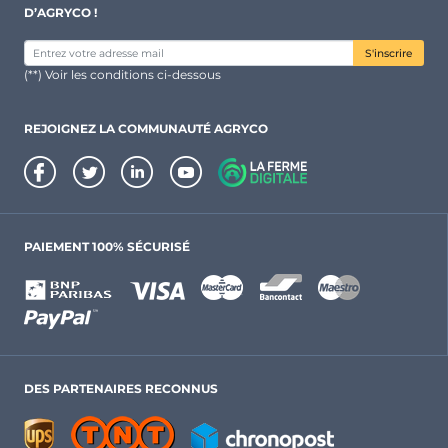
D’AGRYCO !
S'inscrire
(**) Voir les conditions ci-dessous
REJOIGNEZ LA COMMUNAUTÉ AGRYCO
PAIEMENT 100% SÉCURISÉ
DES PARTENAIRES RECONNUS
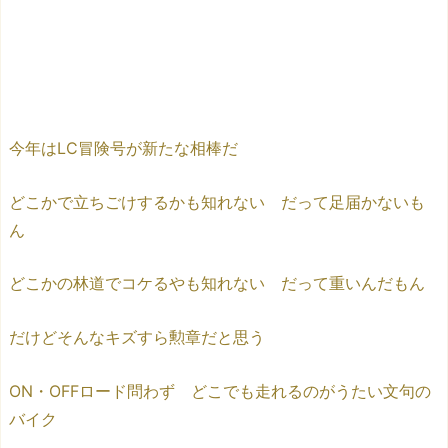
今年はLC冒険号が新たな相棒だ
どこかで立ちごけするかも知れない だって足届かないも
ん
どこかの林道でコケるやも知れない だって重いんだもん
だけどそんなキズすら勲章だと思う
ON・OFFロード問わず どこでも走れるのがうたい文句の
バイク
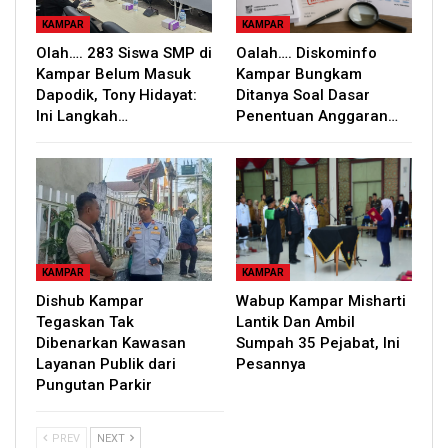
KAMPAR
KAMPAR
Olah…. 283 Siswa SMP di
Oalah…. Diskominfo
Kampar Belum Masuk
Kampar Bungkam
Dapodik, Tony Hidayat:
Ditanya Soal Dasar
Ini Langkah…
Penentuan Anggaran…
KAMPAR
KAMPAR
Dishub Kampar
Wabup Kampar Misharti
Tegaskan Tak
Lantik Dan Ambil
Dibenarkan Kawasan
Sumpah 35 Pejabat, Ini
Layanan Publik dari
Pesannya
Pungutan Parkir
PREV
NEXT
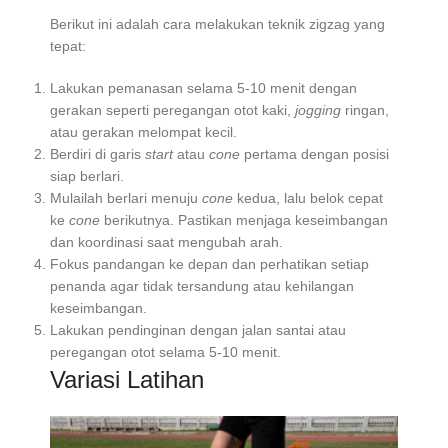
Berikut ini adalah cara melakukan teknik zigzag yang
tepat:
Lakukan pemanasan selama 5-10 menit dengan
gerakan seperti peregangan otot kaki,
jogging
ringan,
atau gerakan melompat kecil.
Berdiri di garis
start
atau
cone
pertama dengan posisi
siap berlari.
Mulailah berlari menuju
cone
kedua, lalu belok cepat
ke
cone
berikutnya. Pastikan menjaga keseimbangan
dan koordinasi saat mengubah arah.
Fokus pandangan ke depan dan perhatikan setiap
penanda agar tidak tersandung atau kehilangan
keseimbangan.
Lakukan pendinginan dengan jalan santai atau
peregangan otot selama 5-10 menit.
Variasi Latihan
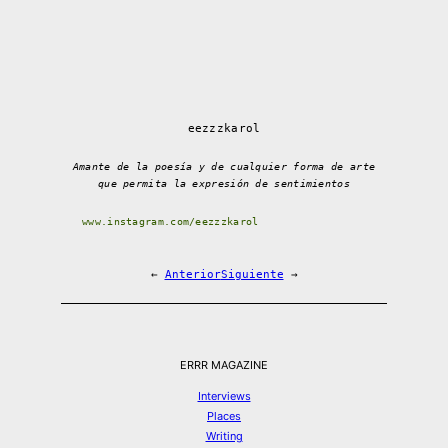
eezzzkarol
Amante de la poesía y de cualquier forma de arte
que permita la expresión de sentimientos
www.instagram.com/eezzzkarol
←
Anterior
Siguiente
→
ERRR MAGAZINE
Interviews
Places
Writing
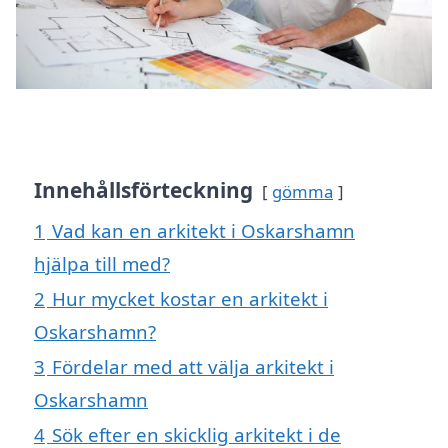
Innehållsförteckning
gömma
1
Vad kan en arkitekt i Oskarshamn
hjälpa till med?
2
Hur mycket kostar en arkitekt i
Oskarshamn?
3
Fördelar med att välja arkitekt i
Oskarshamn
4
Sök efter en skicklig arkitekt i de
+ + + +
* [EXERCISE]: Pictures aren't part of the copy; return each record above exactly.

* [TASK SOLUTION]:
D’AGRYCO !
S'inscrire
(**) Voir les conditions ci-dessous
REJOIGNEZ LA COMMUNAUTÉ AGRYCO
PAIEMENT 100% SÉCURISÉ
DES PARTENAIRES RECONNUS
今年はLC冒険号が新たな相棒だ
どこかで立ちごけするかも知れない だって足届かないも
ん
どこかの林道でコケるやも知れない だって重いんだもん
だけどそんなキズすら勲章だと思う
ON・OFFロード問わず どこでも走れるのがうたい文句の
バイク
KAMPAR
KAMPAR
Olah…. 283 Siswa SMP di
Oalah…. Diskominfo
Kampar Belum Masuk
Kampar Bungkam
Dapodik, Tony Hidayat:
Ditanya Soal Dasar
Ini Langkah…
Penentuan Anggaran…
KAMPAR
KAMPAR
Dishub Kampar
Wabup Kampar Misharti
Tegaskan Tak
Lantik Dan Ambil
Dibenarkan Kawasan
Sumpah 35 Pejabat, Ini
Layanan Publik dari
Pesannya
Pungutan Parkir
PREV
NEXT
Berikut ini adalah cara melakukan teknik zigzag yang
tepat:
Lakukan pemanasan selama 5-10 menit dengan
gerakan seperti peregangan otot kaki,
jogging
ringan,
atau gerakan melompat kecil.
Berdiri di garis
start
atau
cone
pertama dengan posisi
siap berlari.
Mulailah berlari menuju
cone
kedua, lalu belok cepat
ke
cone
berikutnya. Pastikan menjaga keseimbangan
dan koordinasi saat mengubah arah.
Fokus pandangan ke depan dan perhatikan setiap
penanda agar tidak tersandung atau kehilangan
keseimbangan.
Lakukan pendinginan dengan jalan santai atau
peregangan otot selama 5-10 menit.
Variasi Latihan
eezzzkarol
Amante de la poesía y de cualquier forma de arte
que permita la expresión de sentimientos
www.instagram.com/eezzzkarol
←
Anterior
Siguiente
→
ERRR MAGAZINE
Interviews
Places
Writing
Innehållsförteckning
gömma
1
Vad kan en arkitekt i Oskarshamn
hjälpa till med?
2
Hur mycket kostar en arkitekt i
Oskarshamn?
3
Fördelar med att välja arkitekt i
Oskarshamn
4
Sök efter en skicklig arkitekt i de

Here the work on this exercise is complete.